Los detalles técnicos son fascinantes. Los investigadores han analizado la tipología, la composición de la pasta cerámica con microscopía y rayos X. Han descubierto una pasta roja, compacta y bien pulida, con inclusiones de cuarzo, biotita y moscovita. Pero hay una anomalía.
La presencia de un engobe blanco con componentes minerales muy finos, no documentado en talleres cerámicos cercanos, abre una línea de investigación explosiva.
La composición sugiere que el recipiente del Collet podría tener una procedencia africana. Sí, lo habéis leído bien. Un vaso ritual, viajando cientos de kilómetros desde el norte de África hasta la costa gerundense. ¡Esto es viral!

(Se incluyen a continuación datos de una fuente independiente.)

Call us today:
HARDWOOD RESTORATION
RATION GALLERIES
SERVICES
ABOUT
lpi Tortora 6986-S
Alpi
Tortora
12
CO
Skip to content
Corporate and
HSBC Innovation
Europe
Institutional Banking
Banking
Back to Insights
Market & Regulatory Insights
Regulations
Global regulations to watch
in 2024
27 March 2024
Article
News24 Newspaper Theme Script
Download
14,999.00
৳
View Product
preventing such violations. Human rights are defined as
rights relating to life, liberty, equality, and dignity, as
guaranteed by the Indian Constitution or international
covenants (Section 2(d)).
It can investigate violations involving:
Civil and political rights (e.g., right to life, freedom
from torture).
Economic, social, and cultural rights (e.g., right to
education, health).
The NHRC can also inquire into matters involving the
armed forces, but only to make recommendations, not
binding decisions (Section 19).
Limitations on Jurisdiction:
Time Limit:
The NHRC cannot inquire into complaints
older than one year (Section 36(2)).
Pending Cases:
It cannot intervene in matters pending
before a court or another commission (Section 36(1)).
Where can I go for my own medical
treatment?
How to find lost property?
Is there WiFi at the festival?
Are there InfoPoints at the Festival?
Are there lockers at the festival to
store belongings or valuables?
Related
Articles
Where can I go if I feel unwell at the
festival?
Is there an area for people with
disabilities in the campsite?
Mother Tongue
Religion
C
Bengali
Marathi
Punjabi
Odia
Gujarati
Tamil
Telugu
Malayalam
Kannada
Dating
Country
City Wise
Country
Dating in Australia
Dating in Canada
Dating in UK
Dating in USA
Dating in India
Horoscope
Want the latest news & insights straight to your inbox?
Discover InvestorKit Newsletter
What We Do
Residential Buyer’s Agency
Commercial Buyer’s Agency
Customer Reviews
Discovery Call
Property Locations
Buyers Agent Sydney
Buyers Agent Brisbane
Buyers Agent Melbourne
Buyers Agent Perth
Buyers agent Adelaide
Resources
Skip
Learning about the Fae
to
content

Esta hipótesis es crucial, porque la evidencia del culto a Sabazi en África también es escasa. Esta pieza podría conectar dos regiones con una red de creencias mucho más compleja de lo que habíamos imaginado jamás.

La sombra de Sabazi en la Península
Hasta ahora, los testimonios de Sabazi en la Península Ibérica eran contados. Un busto de bronce en la Alcudia, una mano de bronce en Cartagena. Algunas hipótesis en Murcia o La Rioja, sin confirmar.
Pero el verdadero núcleo de recipientes con iconografía de serpientes se concentra en el noreste. Empúries y su territorio, Tolegassos, Camp de la Gruta. Son vasos con aplicaciones de serpientes, lagartijas y ranas.
Estos recipientes, por sí solos, no siempre indican Sabazi (también podían ser para cultos mitraicos o genios domésticos). La confirmación viene de un tríptico de bronce encontrado en una tumba de Empúries, datado en el mismo período augusteo, que representaba a Sabazi y los Dioscuros.
Estos trípticos eran portátiles, quizás usados por sacerdotes itinerantes que propagaban los ritos. Ahora, el vaso del Collet demuestra que estos rituales llegaron a los establecimientos rurales, no solo a las grandes ciudades. Fue un culto íntimo, practicado en la privacidad de los sacra privata.

La urgencia de saber más
La función exacta de estos vasos aún no está clara, pero la iconografía sugiere que podrían haber sido utilizados para recoger sangre sacrificial. Un detalle que añade una capa de misterio e intriga.
La villa del Collet, con cinco fases de actividad documentadas desde el siglo XXI, fue un asentamiento importante. El vaso se encontró en el relleno que se usó para construir un horno de pan en el período augusteo. Ya estaba roto y enterrado, parte de un ritual pasado, un testimonio de una era.
Lo que este hallazgo nos dice es fundamental. Los cultos que pensábamos menores y localizados, podrían haber constituido redes extensas y bien conectadas dentro del Imperio Romano. (Nosotros también alucinamos).
Esto subraya la importancia de cada excavación. Cada fragmento, cada pieza, es una clave para entender la complejidad de la romanización y la difusión de las prácticas religiosas.
La historia no está escrita en piedra, sino en la tierra que pisamos. Y con descubrimientos como este, nuestro conocimiento del pasado se enriquece. ¿No creéis que es el truco definitivo para entenderlo todo?